Limitations in the size of a variable?

I want to call a token service (with username and password), and get a token in return. The token consists of 900 characters and is 1 KB large.

Is this a problem using:

call1:

`
.check(jsonPath(“xxxx”).saveAs(“token”))

`

and ‘holding’ it in memory when in session and reusing it as this:

call2:

`

.exec(
http(“someCall”)
.get("/site/profile")
.header( “X-Token”, “${token}” )

`

I mean is this to large to handle by Gatling?

I do not have the chance to test this myself yet, but I thought I would ask if someone have had the chance to test large tokens before?

M

BTW: this is a JSON Web Token (JWT).

FYI, Atlassian has a JWT Gatling plugin: https://bitbucket.org/atlassianlabs/gatling-jwt

Ok, thanks. To bad it only supports http GET. I have some POSTs in my scenario as well requiring a token in the header.

exec(
         http("activateSomething")
           .post("/something/activate")
           .header("X-Token", "${memberID}")
           .body(StringBody("""{"offerId": "${item}", "membershipId": "${memberID}", "osName": "Android", "osVersion": "4.4"}""")).asJSON
           .check(jsonPath("$.resultCode").is("SUCCESS")))

It does not say that it only supports get. Did you try post? I am just wondering.

from bitbucket:

gatling-jwt

An extension to Gatling 2 to help send JWT-signed requests. Early stages, currently only supports GET requests.

@Magnus Were you able to find a workaround?

I think there is indeed a limit of some sort on variable size, but am not sure of the exact cutoff point. I suspect it’s embedded in a unit test somewhere.

Today I was working with a script and trying to inject a pre-fabricated JWT token to request header. My token was very similar to the token you described below – humungous.

_LISTED ENTRIES_
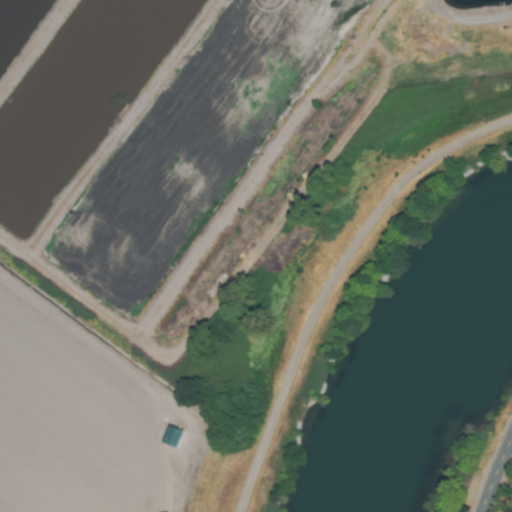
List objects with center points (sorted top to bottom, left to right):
road: (469, 12)
road: (33, 44)
road: (121, 126)
road: (224, 254)
road: (334, 283)
road: (116, 392)
crop: (105, 429)
road: (497, 476)
road: (510, 508)
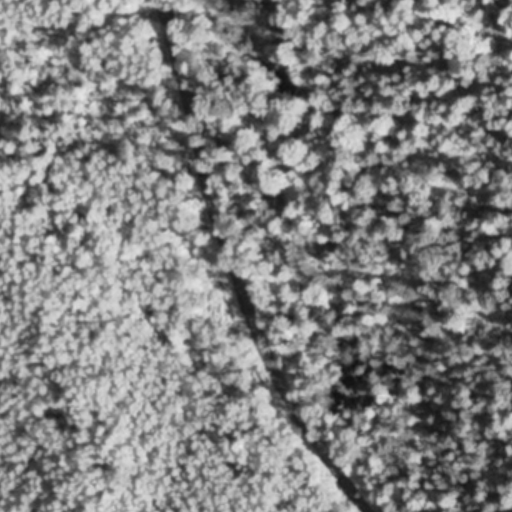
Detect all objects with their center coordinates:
road: (223, 269)
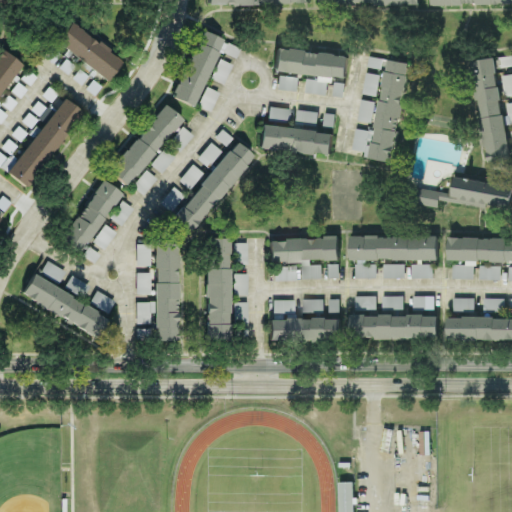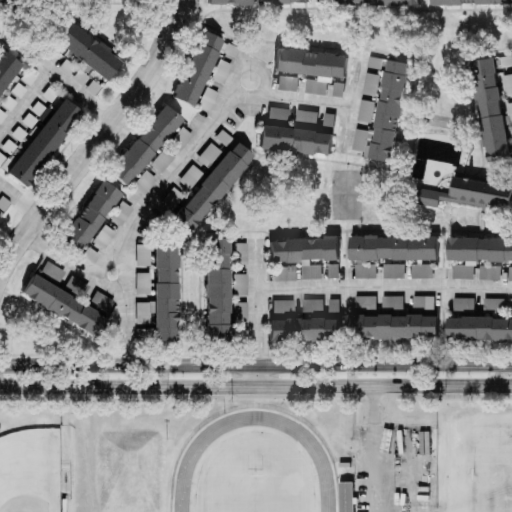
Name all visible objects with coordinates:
building: (16, 0)
building: (257, 2)
building: (371, 2)
building: (469, 2)
building: (87, 51)
building: (224, 62)
building: (375, 63)
building: (311, 67)
building: (196, 68)
road: (49, 77)
building: (10, 82)
building: (287, 83)
building: (508, 84)
building: (371, 85)
building: (339, 89)
road: (289, 94)
building: (208, 99)
road: (349, 99)
building: (491, 110)
building: (366, 111)
building: (510, 112)
building: (278, 113)
building: (385, 116)
building: (307, 117)
building: (329, 120)
building: (36, 137)
building: (295, 140)
road: (98, 141)
building: (144, 145)
building: (213, 148)
building: (170, 150)
road: (184, 157)
building: (190, 176)
building: (143, 182)
building: (211, 188)
road: (22, 193)
building: (469, 194)
building: (171, 199)
building: (120, 213)
building: (91, 223)
building: (394, 248)
building: (240, 253)
building: (142, 254)
building: (304, 254)
building: (477, 254)
road: (74, 263)
building: (333, 271)
building: (366, 271)
building: (394, 271)
building: (422, 271)
building: (49, 272)
building: (284, 273)
building: (490, 273)
building: (510, 274)
building: (142, 283)
building: (239, 283)
building: (76, 285)
road: (383, 287)
building: (217, 289)
building: (162, 293)
road: (126, 299)
building: (100, 303)
building: (366, 303)
building: (393, 303)
building: (424, 303)
building: (464, 305)
building: (494, 305)
building: (63, 306)
building: (282, 306)
building: (313, 306)
building: (334, 306)
road: (255, 312)
building: (240, 313)
building: (394, 326)
building: (480, 328)
building: (305, 330)
building: (144, 333)
building: (240, 334)
road: (256, 364)
road: (255, 385)
road: (374, 448)
park: (487, 465)
track: (254, 468)
parking lot: (394, 468)
park: (30, 471)
park: (254, 493)
building: (346, 497)
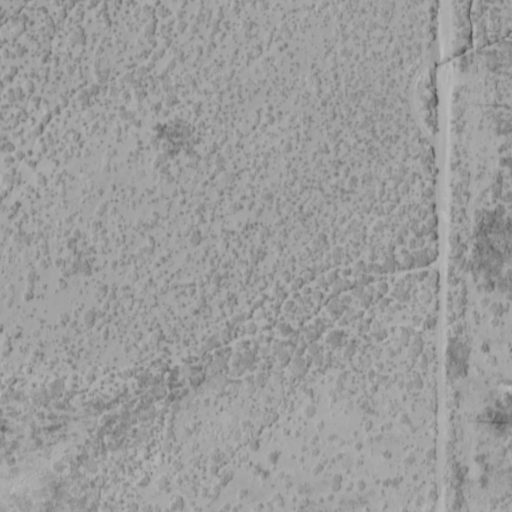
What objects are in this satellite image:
power tower: (466, 104)
road: (437, 255)
power tower: (468, 419)
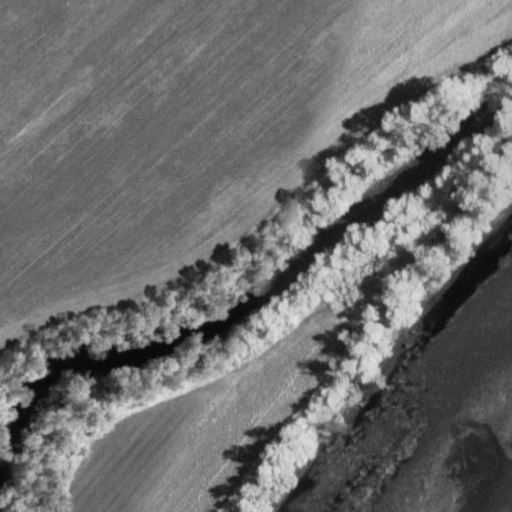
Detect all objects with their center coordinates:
crop: (194, 128)
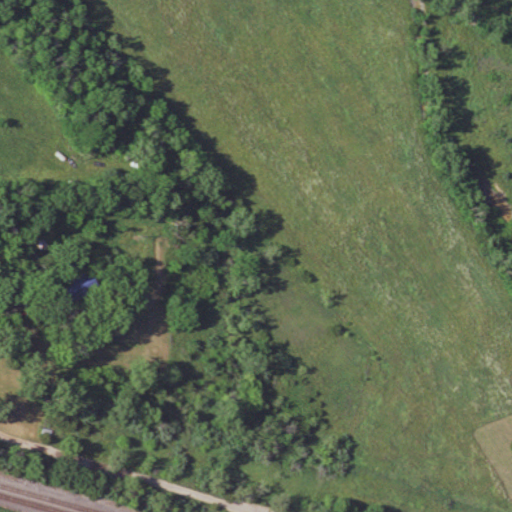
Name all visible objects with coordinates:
building: (80, 289)
railway: (47, 498)
railway: (29, 503)
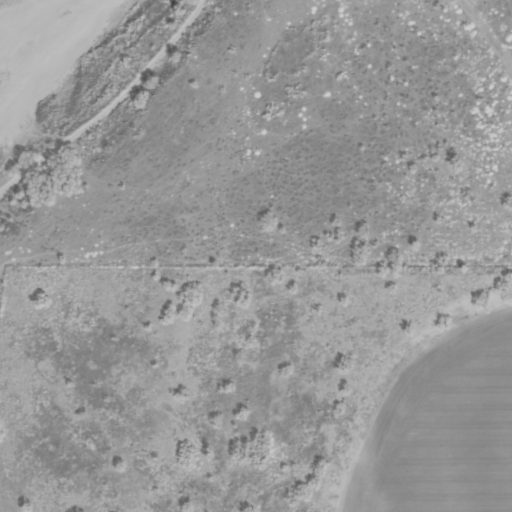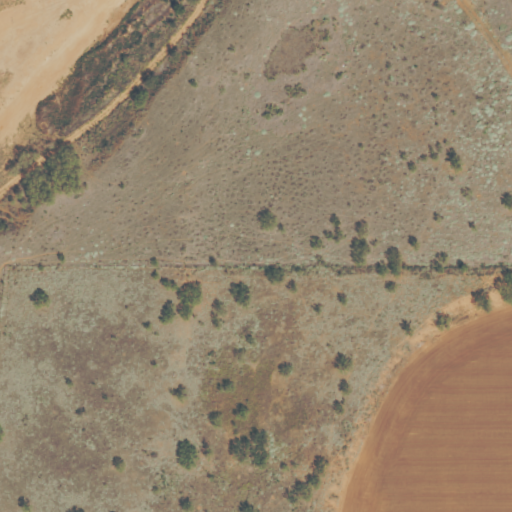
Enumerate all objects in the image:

_EXERCISE REQUIREMENTS_
A: Answer these questions about the forum thread:
(i) How many characters does the token in the first post consist of?
(ii) What type of token is it, according to the line beginning "BTW"?
(iii) According to the description quoted from bitbucket, which requests does gatling-jwt currently support?
B: Proceed with the forum thread on token size in Gatling, continuing from the final sentence.
The records above are separate material and are unrelated to the forum thread.

_EXERCISE RESPONSES_
A:
(i) 900 characters.
(ii) A JSON Web Token (JWT).
(iii) Only GET requests.

B:
Code looked something like this >
val foo = scenario( “bar” )
.header( “key”, “${blah}”)

.post( " mypost")
.body // remainder of the request omitted for brevity

Original plan was to set the token in a different class and then pull that variable into my request header.
However, when I ran my script, every single request using this header failed. Each had an error with text like “…attribute ${blah} not found”.

However when I hard-coded my token into the .header object, everything started working again.
Good results, but I feel dirty.

I’m looking now for a way to generate my own token from inside this class. It does not appear that a value this large can be safely passed between classes at runtime.

No, there’s no such limit from Gatling.

In Java:

  • there’s a limit for String literals (= hardcoded Strings) length, which is 65535 chars. This is because Java code is text that has to be parsed.

  • there’s a limit for String length, which is 2147483647 (maximum size of an array) as a String is backed by a char[]

My token is 521 chars, so it is nowhere near big enough to hit the Java limits.

What else could cause problems when passing string values into http header objects from a variable?

// in another class far away…
blah = “token string …rather long…500+chars”

// in the Scenario definition
.header( “key”, “${blah}”)

error has text like “…attribute ${blah} not found”.

ok, I think I stumbled across something.
I started from scratch with this header element. The compiler injected some extra text into my code, and this time I kept the change instead of deleting it. The “extra” text placed the char “s” in front of my variable reference.

this changed my .header statement to read like this>

"key" -> s"${jwtToken}" 

This value seems to be interpreted by the request the way I was expecting. 

What is this called and what does it do? 


http://docs.scala-lang.org/overviews/core/string-interpolation.html

Thank you.

I was getting a bit confused about how to use Strings in regular Scala versus Strings in Gatling DSL.